Friday, March 4, 2011

John and Jane Doe- unidentified citizens of Schenectady's past

Recently in the mail the library received the donation of two portraits of ladies, from the middle to late 19th century. The donor did not know who the women were and the only way she linked them to Schenectady was through their frames, which were from Walter E. and Talbot Studio, 505 State St. Schenectady NY. After we had accessioned the photos to our collection, I was instructed to add them to our unidentified person photo file.
In many ways the whole idea of an unidentified people file intrigued me. I guess part of me finds in a bit romantic to see old black and white photographs of people I don’t know, from a time long past. Part of me still wants to invent stories about who they were and what kind of lives they led.  And on another level, I was also sad that we do not have any idea who these women are. Not too long ago I was collecting and scanning old family photos that my grandparents had, in an attempt to preserve the pictures and remember who they were of. From that perspective it made me sad to think that these two women may never be united with members of their family, and there might be someone wondering what great-great-aunt Joyce looked like, who will never know that they have her nose.
However, as the member of archival staff, unidentified people create a problem. Who is going to be able to identify these people if family and friends are long gone? And in the case that they can’t be identified, should we just give them up as lost members of our heritage and forget about them or can we still learn something about them without knowing who they were?

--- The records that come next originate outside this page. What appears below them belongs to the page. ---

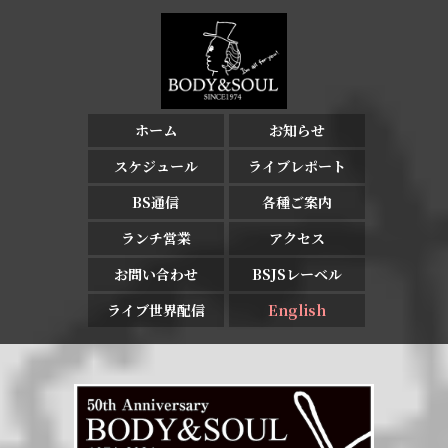
ホーム
お知らせ
スケジュール
ライブレポート
BS通信
各種ご案内
ランチ営業
アクセス
お問い合わせ
BSJSレーベル
ライブ世界配信
English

My answer to that question, given my anthropological and archaeological background is yes, we can still learn from John and Jane Doe. In some ways, being focused on history and genealogy at the library, I think we often forget how much about the past and about people can be learned without ever knowing who the person was. We can interpret their poses, hair and clothing styles, and learn about the culture from which they came. Photographs are particularly interesting because they show how a person wanted to be represented. The person being photographed may be in his or her best clothes. Are they trying to impress those who will be seeing the picture with their elegance and poise? Or maybe he is wearing his work clothes and not treating the picture as anything particularly special, in which case, why not? Are people pictured alone or together?  Are they together because an image of the family unit was more important or simply because they could not afford for everyone to have individual photos taken? If we look at a larger picture of the past we can still learn a lot more about people, instead of focusing on finding their identity and leaving it at that.